I want to get to the point where 0% of cert-manager clients are abusive, and I think we can get there, but it will probably take some significant design changes.

I think we can get here too 😄 (although excluding users who intentionally are trying to circumvent the rules/cause problems). That said, I am fairly confident it won't take significant design changes 😅

the v0.11 release will significantly improve this due to the change we made to use the status subresource on our CRDs (#2097).
I've also opened #2219 which will go a step further and make the ACME Order details immutable once set on our Order resources.

These both look like really positive changes (though I'll admit to not fully understanding how #2097 works). I'm optimistic these will further reduce the problem.

due to a number of users that have misconfigured older and newer clients, we should significantly re-architect the entire project.

I think it depends on how serious you consider this class of bugs, and whether you think it's the user's fault when they hit them. I've tended to consider this an issue with the software rather than the user, because every user I've reached out to doesn't realize what's going on - there's no good way for them to notice.

A big part of why I consider this class of bugs to be serious is that it's non-linear. Yes, a user can always make a mistake and install two copies of a program; that would typically use twice the resources. But under our current understanding, installing two copies of cert-manager can result in 100,000-1,000,000 times as many requests as installing just one copy (based on an expected "normal" traffic of 10 requests per renewal period, or more generously 10 requests per day).

It's not clear to me how big a reorganization it would be to move to internal storage; it may be prohibitive.
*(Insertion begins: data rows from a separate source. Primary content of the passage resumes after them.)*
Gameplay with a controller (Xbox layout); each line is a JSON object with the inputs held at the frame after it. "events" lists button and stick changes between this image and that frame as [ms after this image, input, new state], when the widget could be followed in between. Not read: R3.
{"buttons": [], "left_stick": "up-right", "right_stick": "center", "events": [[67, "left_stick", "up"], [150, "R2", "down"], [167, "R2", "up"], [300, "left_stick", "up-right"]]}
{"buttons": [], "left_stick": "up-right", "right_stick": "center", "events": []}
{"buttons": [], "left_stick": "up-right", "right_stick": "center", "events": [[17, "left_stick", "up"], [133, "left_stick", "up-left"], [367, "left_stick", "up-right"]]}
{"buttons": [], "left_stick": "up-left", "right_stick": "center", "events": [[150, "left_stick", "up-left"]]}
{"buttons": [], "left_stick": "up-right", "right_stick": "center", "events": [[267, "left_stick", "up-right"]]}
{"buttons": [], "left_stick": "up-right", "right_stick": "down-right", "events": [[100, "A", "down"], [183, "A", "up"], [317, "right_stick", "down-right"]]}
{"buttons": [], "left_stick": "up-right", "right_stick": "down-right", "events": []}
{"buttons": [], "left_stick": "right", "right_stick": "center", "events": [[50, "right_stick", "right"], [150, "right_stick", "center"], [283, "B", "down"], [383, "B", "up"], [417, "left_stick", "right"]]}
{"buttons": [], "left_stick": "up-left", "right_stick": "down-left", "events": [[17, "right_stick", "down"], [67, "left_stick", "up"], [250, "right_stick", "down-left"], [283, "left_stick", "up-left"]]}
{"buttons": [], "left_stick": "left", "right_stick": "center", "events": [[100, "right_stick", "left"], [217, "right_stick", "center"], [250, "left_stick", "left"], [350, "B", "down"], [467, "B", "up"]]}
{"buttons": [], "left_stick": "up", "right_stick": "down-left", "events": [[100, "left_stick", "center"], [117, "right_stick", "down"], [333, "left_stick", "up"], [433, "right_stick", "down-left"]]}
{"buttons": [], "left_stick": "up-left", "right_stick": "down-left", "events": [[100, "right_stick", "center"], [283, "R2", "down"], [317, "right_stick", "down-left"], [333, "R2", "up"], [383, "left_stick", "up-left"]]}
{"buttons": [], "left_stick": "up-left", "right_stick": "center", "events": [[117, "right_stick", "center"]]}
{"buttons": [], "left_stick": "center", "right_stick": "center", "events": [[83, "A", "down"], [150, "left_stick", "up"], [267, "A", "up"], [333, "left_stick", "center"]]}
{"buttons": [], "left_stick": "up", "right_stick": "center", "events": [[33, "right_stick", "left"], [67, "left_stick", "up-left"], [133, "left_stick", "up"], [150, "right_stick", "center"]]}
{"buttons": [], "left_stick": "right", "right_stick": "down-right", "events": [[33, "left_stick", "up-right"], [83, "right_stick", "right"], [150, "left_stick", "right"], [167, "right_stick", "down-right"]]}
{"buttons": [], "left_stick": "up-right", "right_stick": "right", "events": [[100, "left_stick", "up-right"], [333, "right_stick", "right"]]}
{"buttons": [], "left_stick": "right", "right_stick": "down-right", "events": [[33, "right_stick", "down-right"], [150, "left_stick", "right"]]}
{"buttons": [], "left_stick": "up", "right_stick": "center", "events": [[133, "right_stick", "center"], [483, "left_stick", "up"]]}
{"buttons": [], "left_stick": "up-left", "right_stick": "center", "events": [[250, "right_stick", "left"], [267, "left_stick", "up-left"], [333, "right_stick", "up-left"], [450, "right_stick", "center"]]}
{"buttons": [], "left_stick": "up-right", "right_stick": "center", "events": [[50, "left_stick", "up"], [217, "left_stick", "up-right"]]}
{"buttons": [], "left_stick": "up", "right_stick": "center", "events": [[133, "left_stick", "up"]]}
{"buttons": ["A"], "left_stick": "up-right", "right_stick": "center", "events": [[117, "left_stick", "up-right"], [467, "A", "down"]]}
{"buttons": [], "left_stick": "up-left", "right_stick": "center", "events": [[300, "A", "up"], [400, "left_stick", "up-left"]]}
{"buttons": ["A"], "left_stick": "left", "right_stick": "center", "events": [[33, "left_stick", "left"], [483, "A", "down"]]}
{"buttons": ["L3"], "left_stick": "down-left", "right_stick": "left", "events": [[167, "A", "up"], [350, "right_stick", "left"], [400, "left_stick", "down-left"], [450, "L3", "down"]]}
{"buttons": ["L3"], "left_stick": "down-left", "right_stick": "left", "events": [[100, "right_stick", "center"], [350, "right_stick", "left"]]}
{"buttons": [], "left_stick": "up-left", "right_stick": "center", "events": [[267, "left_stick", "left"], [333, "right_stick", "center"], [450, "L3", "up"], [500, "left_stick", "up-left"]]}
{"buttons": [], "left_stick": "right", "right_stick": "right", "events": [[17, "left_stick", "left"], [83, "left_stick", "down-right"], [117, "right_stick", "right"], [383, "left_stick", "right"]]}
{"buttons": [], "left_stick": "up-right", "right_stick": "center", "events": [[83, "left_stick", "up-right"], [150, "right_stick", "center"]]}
I'd be curious to hear more. My intuition that it's worthwhile is because, so far, a series of fixes to address specific symptoms haven't succeeded in fully addressing the problem. Usually that means that the problems need a more structural approach.

I'd be happy to set up a quick call to go over some of these details

Thanks! I'll send you an email to schedule.

... 'helpful' github automation closed this issue - re-opening it so that we can explicitly close it when we're happy 😄

(to clarify, the changes in #2219, and various others, should definitely help significantly in those cases where users are running multiple instances of cert-manager with leader election not properly enabled, but we should wait for some kind of statistical validation of that first!)

Hi,

Im gettign following error for my GKE cluster. My domain is registered in godaddy.com
My question what is causing below error and is this something I need to do on gopdaddy.com so that these well-known thing can be verified

cert-manager/controller/challenges "msg"="propagation check failed" "error"="failed to perform self check GET request 'http://www.abc.com/.well-known/acme-challenge/AZl_evY1PscNKi95EdfFNuYG_Gl75-Hi8we7Efbyy7I': Get http://www.abc/.well-known/acme-challenge/AZl_evY1PscNKi95E3EFNxcdfl75-Hi8we7Efbyy7I: dial tcp: lookup www.abc.in on 10.12.244.10:53: no such host" "dnsName"="www.abc.com" "resource_kind"="Challenge" "resource_name"="abc-3611830638-3386842356-1600275291" "resource_namespace"="default" "type"="http-01"

@kushwahashiv this isn't an issue for generic support for cert-manager - could you join the #cert-manager channel over on https://slack.k8s.io and we can work through providing support to get this working for you?

@munnerz Ok I have joined the slack channel. I deleted the whole GKE cluster. let me create the cluster and its deployments etc and then I will. connect in slack if the issue still persists. Thanks for your prompt reply.

/ Shiv

Issues go stale after 90d of inactivity.
Mark the issue as fresh with /remove-lifecycle stale.
Stale issues rot after an additional 30d of inactivity and eventually close.
If this issue is safe to close now please do so with /close.
Send feedback to jetstack.
/lifecycle stale

I think we can close this one now. There are currently only 2 instances of cert-manager v0.8.x in our top clients (though there are a smattering of other versions showing up). Thanks for all your work on the issue!